In [2]:
# Download necessary NLTK data
nltk.download('treebank')
nltk.download('punkt')

[nltk_data] Downloading package treebank to
[nltk_data]     C:\Users\Sahyadri\AppData\Roaming\nltk_data...
[nltk_data]   Package treebank is already up-to-date!
[nltk_data] Downloading package punkt to
[nltk_data]     C:\Users\Sahyadri\AppData\Roaming\nltk_data...
[nltk_data]   Package punkt is already up-to-date!


True

In [7]:
import nltk
from nltk.corpus import treebank
from nltk.tag import UnigramTagger, BigramTagger, RegexpTagger
from nltk.tokenize import word_tokenize

# Sample corpus - using treebank corpus
corpus = treebank.tagged_sents()[:300]

# Training data
train_data = corpus[:250]
test_data = corpus[250:]

# Define patterns for rule-based tagger
patterns = [
    (r'.*ing$', 'VBG'),    # gerunds
    (r'.*ed$', 'VBD'),     # past tense verbs
    (r'.*es$', 'VBZ'),     # 3rd person singular present verbs
    (r'.*ould$', 'MD'),    # modals
    (r'.*\'s$', 'POS'),    # possessive nouns
    (r'.*s$', 'NNS'),      # plural nouns
    (r'^-?[0-9]+(.[0-9]+)?$', 'CD'),  # cardinal numbers
    (r'.*', 'NN')          # nouns (default)
]

# Create a rule-based tagger
rule_based_tagger = RegexpTagger(patterns)
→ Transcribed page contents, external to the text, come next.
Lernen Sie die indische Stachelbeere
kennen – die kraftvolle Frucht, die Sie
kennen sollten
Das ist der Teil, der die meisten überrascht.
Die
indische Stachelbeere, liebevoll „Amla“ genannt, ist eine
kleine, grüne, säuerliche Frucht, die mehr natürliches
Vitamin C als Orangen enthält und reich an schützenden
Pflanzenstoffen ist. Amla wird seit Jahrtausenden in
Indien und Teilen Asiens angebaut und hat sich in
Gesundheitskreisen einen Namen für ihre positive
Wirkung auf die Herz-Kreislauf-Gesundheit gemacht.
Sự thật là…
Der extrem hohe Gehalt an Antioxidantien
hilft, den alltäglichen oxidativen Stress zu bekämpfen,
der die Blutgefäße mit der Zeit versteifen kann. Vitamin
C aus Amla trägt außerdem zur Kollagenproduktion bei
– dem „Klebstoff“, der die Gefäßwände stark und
# Create a stochastic tagger using Unigram and Bigram taggers
unigram_tagger = UnigramTagger(train_data, backoff=rule_based_tagger)
bigram_tagger = BigramTagger(train_data, backoff=unigram_tagger)
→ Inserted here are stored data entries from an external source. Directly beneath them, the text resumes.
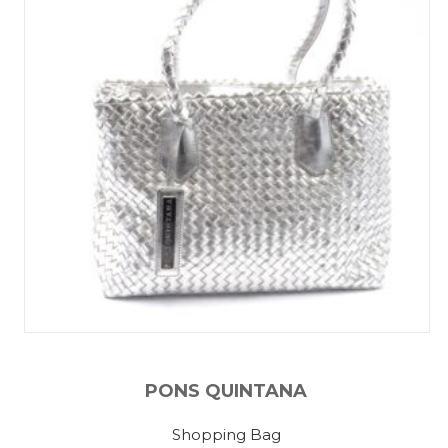
PONS QUINTANA
Shopping Bag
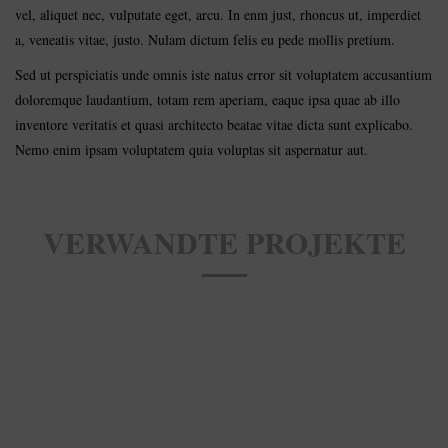
vel, aliquet nec, vulputate eget, arcu. In enm just, rhoncus ut, imperdiet
a, veneatis vitae, justo. Nulam dictum felis eu pede mollis pretium.
Sed ut perspiciatis unde omnis iste natus error sit voluptatem accusantium
doloremque laudantium, totam rem aperiam, eaque ipsa quae ab illo
inventore veritatis et quasi architecto beatae vitae dicta sunt explicabo.
Nemo enim ipsam voluptatem quia voluptas sit aspernatur aut.
VERWANDTE PROJEKTE
Growing With Plants
The Garden of Eaden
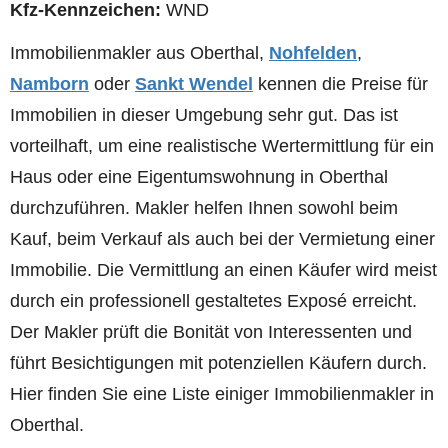
Kfz-Kennzeichen:
WND
Immobilienmakler aus Oberthal,
Nohfelden
,
Namborn
oder
Sankt Wendel
kennen die Preise für
Immobilien in dieser Umgebung sehr gut. Das ist
vorteilhaft, um eine realistische Wertermittlung für ein
Haus oder eine Eigentumswohnung in Oberthal
durchzuführen. Makler helfen Ihnen sowohl beim
Kauf, beim Verkauf als auch bei der Vermietung einer
Immobilie. Die Vermittlung an einen Käufer wird meist
durch ein professionell gestaltetes Exposé erreicht.
Der Makler prüft die Bonität von Interessenten und
führt Besichtigungen mit potenziellen Käufern durch.
Hier finden Sie eine Liste einiger Immobilienmakler in
Oberthal.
# Function to tag a sentence using the taggers
def tag_sentence(sentence, tagger):
    tokens = word_tokenize(sentence)
    return tagger.tag(tokens)

# test sentences
sentences = [
    "He is reading a book",
    "She watched the movie yesterday",
    "Dogs are barking loudly"
]

# Tagging the test sentences
for sentence in sentences:
    rule_based_tags = tag_sentence(sentence, rule_based_tagger)
    stochastic_tags = tag_sentence(sentence, bigram_tagger)
    print(f"Sentence: {sentence}")
    print(f"Rule-Based Tags: {rule_based_tags}")
    print(f"Stochastic Tags: {stochastic_tags}")
    print()


Sentence: He is reading a book
Rule-Based Tags: [('He', 'NN'), ('is', 'NNS'), ('reading', 'VBG'), ('a', 'NN'), ('book', 'NN')]
Stochastic Tags: [('He', 'PRP'), ('is', 'VBZ'), ('reading', 'VBG'), ('a', 'DT'), ('book', 'NN')]

Sentence: She watched the movie yesterday
Rule-Based Tags: [('She', 'NN'), ('watched', 'VBD'), ('the', 'NN'), ('movie', 'NN'), ('yesterday', 'NN')]
Stochastic Tags: [('She', 'PRP'), ('watched', 'VBD'), ('the', 'DT'), ('movie', 'NN'), ('yesterday', 'NN')]

Sentence: Dogs are barking loudly
Rule-Based Tags: [('Dogs', 'NNS'), ('are', 'NN'), ('barking', 'VBG'), ('loudly', 'NN')]
Stochastic Tags: [('Dogs', 'NNS'), ('are', 'VBP'), ('barking', 'VBG'), ('loudly', 'NN')]